In the rat retina, γ-aminobutyric acid (GABA) released as a transmitter is inactivated by uptake mainly into glial cells (Muller cells). Activation of P2-purinoceptors in Muller cells increases [Ca2+]i and the present study was undertaken to see whether this action affected the glial release of [3H]-GABA from the superfused rat isolated retina. Adenosine 5′-triphosphate (ATP) and the P2X-purinoceptor agonists, α,β-methylene-ATP (α,β-meATP) and β,γ-methyleneATP (β,γ-meATP) significantly increased the KCl-evoked release of [3H]-GABA from the retina. Adenosine and the P2Y-purinoceptor agonist, 2-chloroATP, had no effect on the KCl-evoked release of [3H]-GABA from the retina. However, 2-methylthioATP (2-Me-S-ATP) significantly enhanced the evoked release of [3H]-GABA. The effect of ATP on the glial release of [3H]-GABA was abolished by the P2-antagonist, pyridoxalphosphate-6-azophenyl-2′,4′-disulphonic acid (PPADS). When the superfused retina was exposed to the GABA uptake inhibitor, SKF89976A, the enhancing effect of α,β-meATP on the KCl-evoked release of GABA was abolished.
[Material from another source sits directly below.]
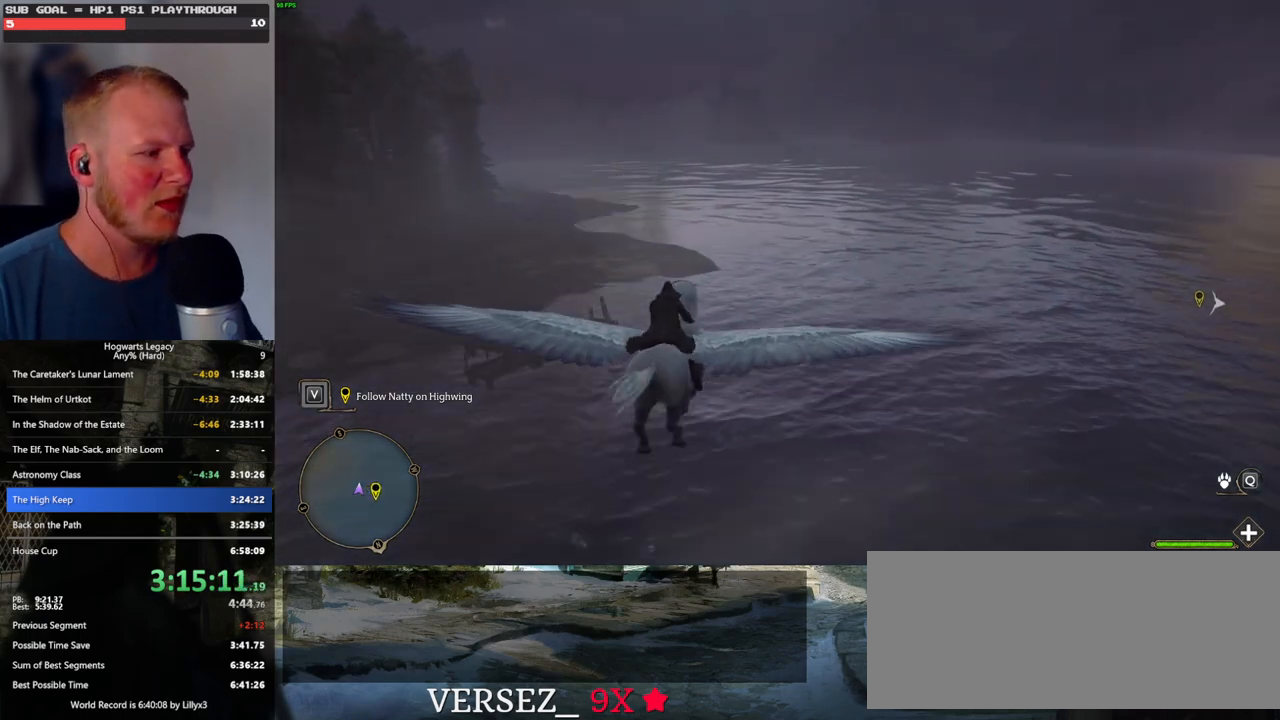
{"keys": ["w"], "mouse": [], "events": [[250, "a", "down"], [267, "a", "up"]]}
The KCl-evoked release of [3H]-GABA from the frog retina and rat cerebrocortical slices, which take up GABA mainly into neurones, was not affected by ATP or α,β-meATP. We concluded that the glial Muller cells in the rat retina possess P2-receptors, activation of which increases the ‘release’ of preloaded [3H]-GABA apparently by reducing uptake. On balance, the results suggest the involvement of P2X-purinoceptors, although we cannot exclude the possibility that P2Y-purinoceptors may be involved. Our results suggest that ATP, as well as being a conventional transmitter in the retina, may be involved in neuronal-glial signalling and modulate the extracellular concentration of GABA.